[Entries taken from a collection]
-------

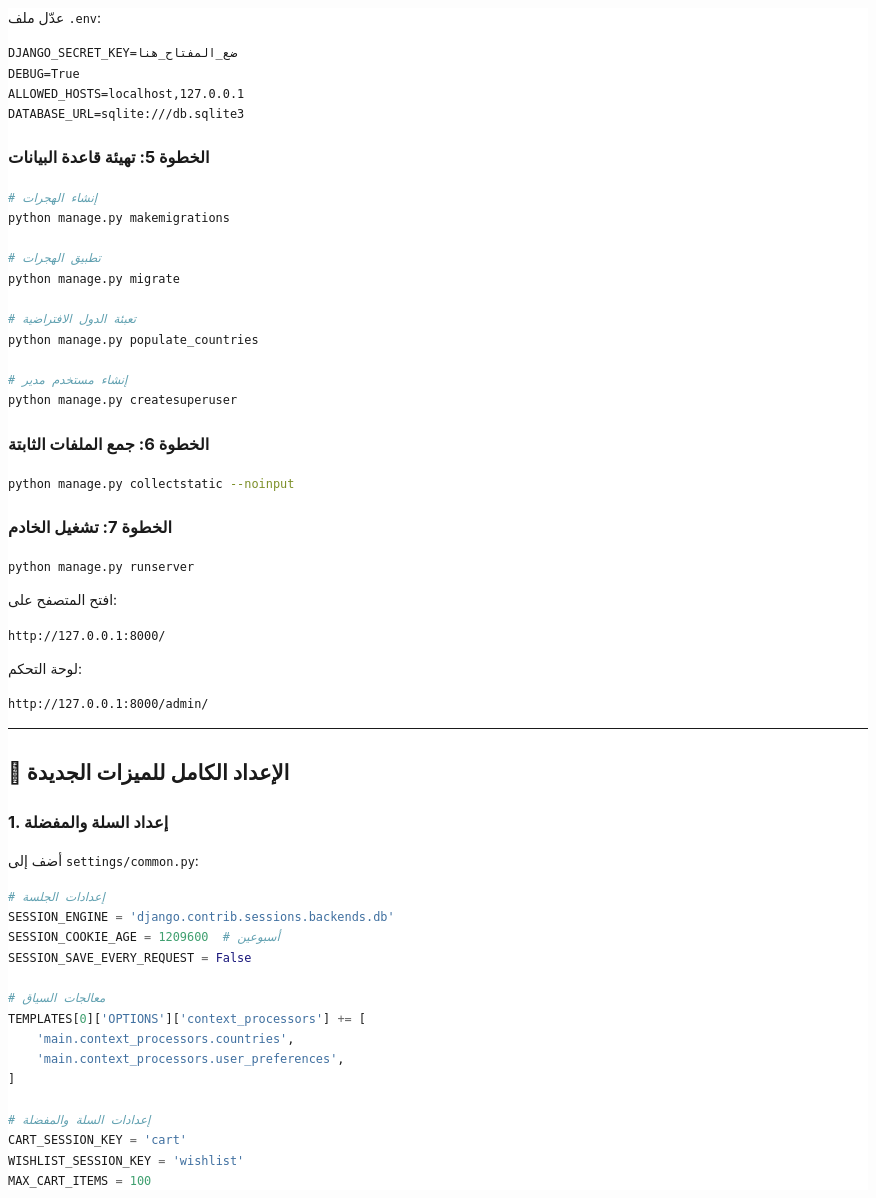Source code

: عدّل ملف `.env`:
```env
DJANGO_SECRET_KEY=ضع_المفتاح_هنا
DEBUG=True
ALLOWED_HOSTS=localhost,127.0.0.1
DATABASE_URL=sqlite:///db.sqlite3
```

### **الخطوة 5: تهيئة قاعدة البيانات**
```bash
# إنشاء الهجرات
python manage.py makemigrations

# تطبيق الهجرات
python manage.py migrate

# تعبئة الدول الافتراضية
python manage.py populate_countries

# إنشاء مستخدم مدير
python manage.py createsuperuser
```

### **الخطوة 6: جمع الملفات الثابتة**
```bash
python manage.py collectstatic --noinput
```

### **الخطوة 7: تشغيل الخادم**
```bash
python manage.py runserver
```

افتح المتصفح على:
```
http://127.0.0.1:8000/
```

لوحة التحكم:
```
http://127.0.0.1:8000/admin/
```

---

## 🎯 الإعداد الكامل للميزات الجديدة

### **1. إعداد السلة والمفضلة**

أضف إلى `settings/common.py`:
```python
# إعدادات الجلسة
SESSION_ENGINE = 'django.contrib.sessions.backends.db'
SESSION_COOKIE_AGE = 1209600  # أسبوعين
SESSION_SAVE_EVERY_REQUEST = False

# معالجات السياق
TEMPLATES[0]['OPTIONS']['context_processors'] += [
    'main.context_processors.countries',
    'main.context_processors.user_preferences',
]

# إعدادات السلة والمفضلة
CART_SESSION_KEY = 'cart'
WISHLIST_SESSION_KEY = 'wishlist'
MAX_CART_ITEMS = 100
```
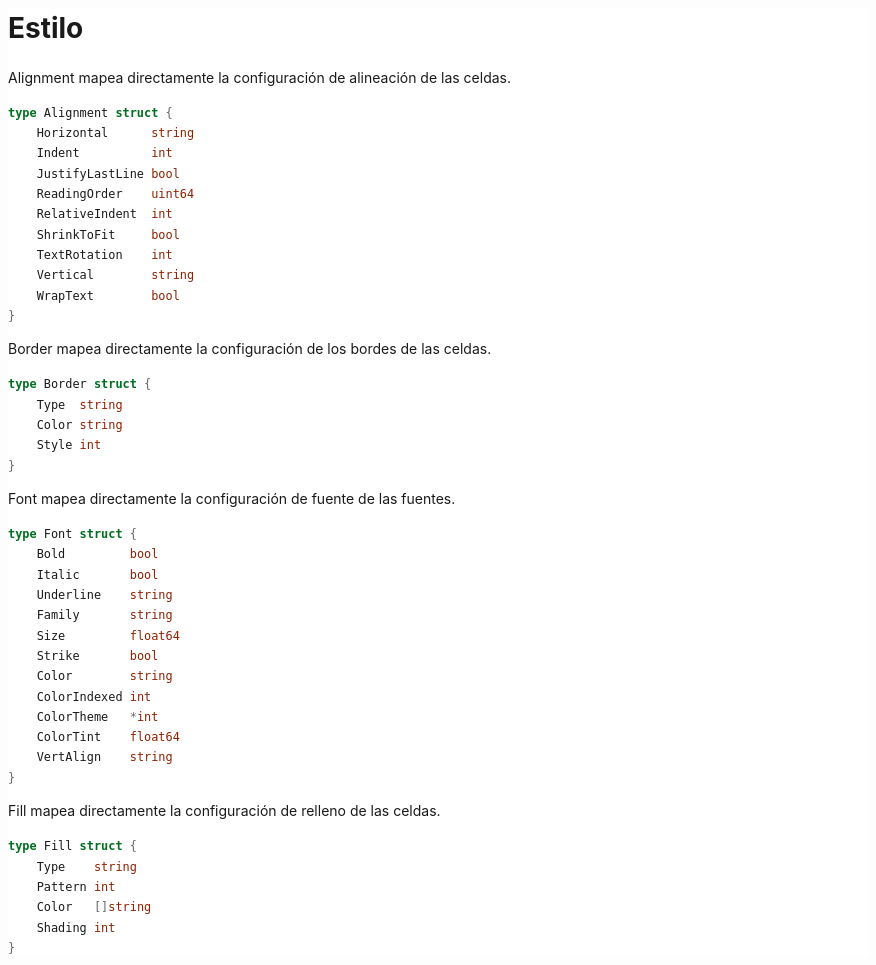 # Estilo

Alignment mapea directamente la configuración de alineación de las celdas.

```go
type Alignment struct {
    Horizontal      string
    Indent          int
    JustifyLastLine bool
    ReadingOrder    uint64
    RelativeIndent  int
    ShrinkToFit     bool
    TextRotation    int
    Vertical        string
    WrapText        bool
}
```

Border mapea directamente la configuración de los bordes de las celdas.

```go
type Border struct {
    Type  string
    Color string
    Style int
}
```

Font mapea directamente la configuración de fuente de las fuentes.

```go
type Font struct {
    Bold         bool
    Italic       bool
    Underline    string
    Family       string
    Size         float64
    Strike       bool
    Color        string
    ColorIndexed int
    ColorTheme   *int
    ColorTint    float64
    VertAlign    string
}
```

Fill mapea directamente la configuración de relleno de las celdas.

```go
type Fill struct {
    Type    string
    Pattern int
    Color   []string
    Shading int
}
```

-------

TASK REQUIREMENTS:
Output the records above verbatim. Pictures stay out.

YOUR SOLUTION:
Source code

: عدّل ملف `.env`:
```env
DJANGO_SECRET_KEY=ضع_المفتاح_هنا
DEBUG=True
ALLOWED_HOSTS=localhost,127.0.0.1
DATABASE_URL=sqlite:///db.sqlite3
```

### **الخطوة 5: تهيئة قاعدة البيانات**
```bash
# إنشاء الهجرات
python manage.py makemigrations

# تطبيق الهجرات
python manage.py migrate

# تعبئة الدول الافتراضية
python manage.py populate_countries

# إنشاء مستخدم مدير
python manage.py createsuperuser
```

### **الخطوة 6: جمع الملفات الثابتة**
```bash
python manage.py collectstatic --noinput
```

### **الخطوة 7: تشغيل الخادم**
```bash
python manage.py runserver
```

افتح المتصفح على:
```
http://127.0.0.1:8000/
```

لوحة التحكم:
```
http://127.0.0.1:8000/admin/
```

---

## 🎯 الإعداد الكامل للميزات الجديدة

### **1. إعداد السلة والمفضلة**

أضف إلى `settings/common.py`:
```python
# إعدادات الجلسة
SESSION_ENGINE = 'django.contrib.sessions.backends.db'
SESSION_COOKIE_AGE = 1209600  # أسبوعين
SESSION_SAVE_EVERY_REQUEST = False

# معالجات السياق
TEMPLATES[0]['OPTIONS']['context_processors'] += [
    'main.context_processors.countries',
    'main.context_processors.user_preferences',
]

# إعدادات السلة والمفضلة
CART_SESSION_KEY = 'cart'
WISHLIST_SESSION_KEY = 'wishlist'
MAX_CART_ITEMS = 100
```
 # Estilo

Alignment mapea directamente la configuración de alineación de las celdas.

```go
type Alignment struct {
    Horizontal      string
    Indent          int
    JustifyLastLine bool
    ReadingOrder    uint64
    RelativeIndent  int
    ShrinkToFit     bool
    TextRotation    int
    Vertical        string
    WrapText        bool
}
```

Border mapea directamente la configuración de los bordes de las celdas.

```go
type Border struct {
    Type  string
    Color string
    Style int
}
```

Font mapea directamente la configuración de fuente de las fuentes.

```go
type Font struct {
    Bold         bool
    Italic       bool
    Underline    string
    Family       string
    Size         float64
    Strike       bool
    Color        string
    ColorIndexed int
    ColorTheme   *int
    ColorTint    float64
    VertAlign    string
}
```

Fill mapea directamente la configuración de relleno de las celdas.

```go
type Fill struct {
    Type    string
    Pattern int
    Color   []string
    Shading int
}
```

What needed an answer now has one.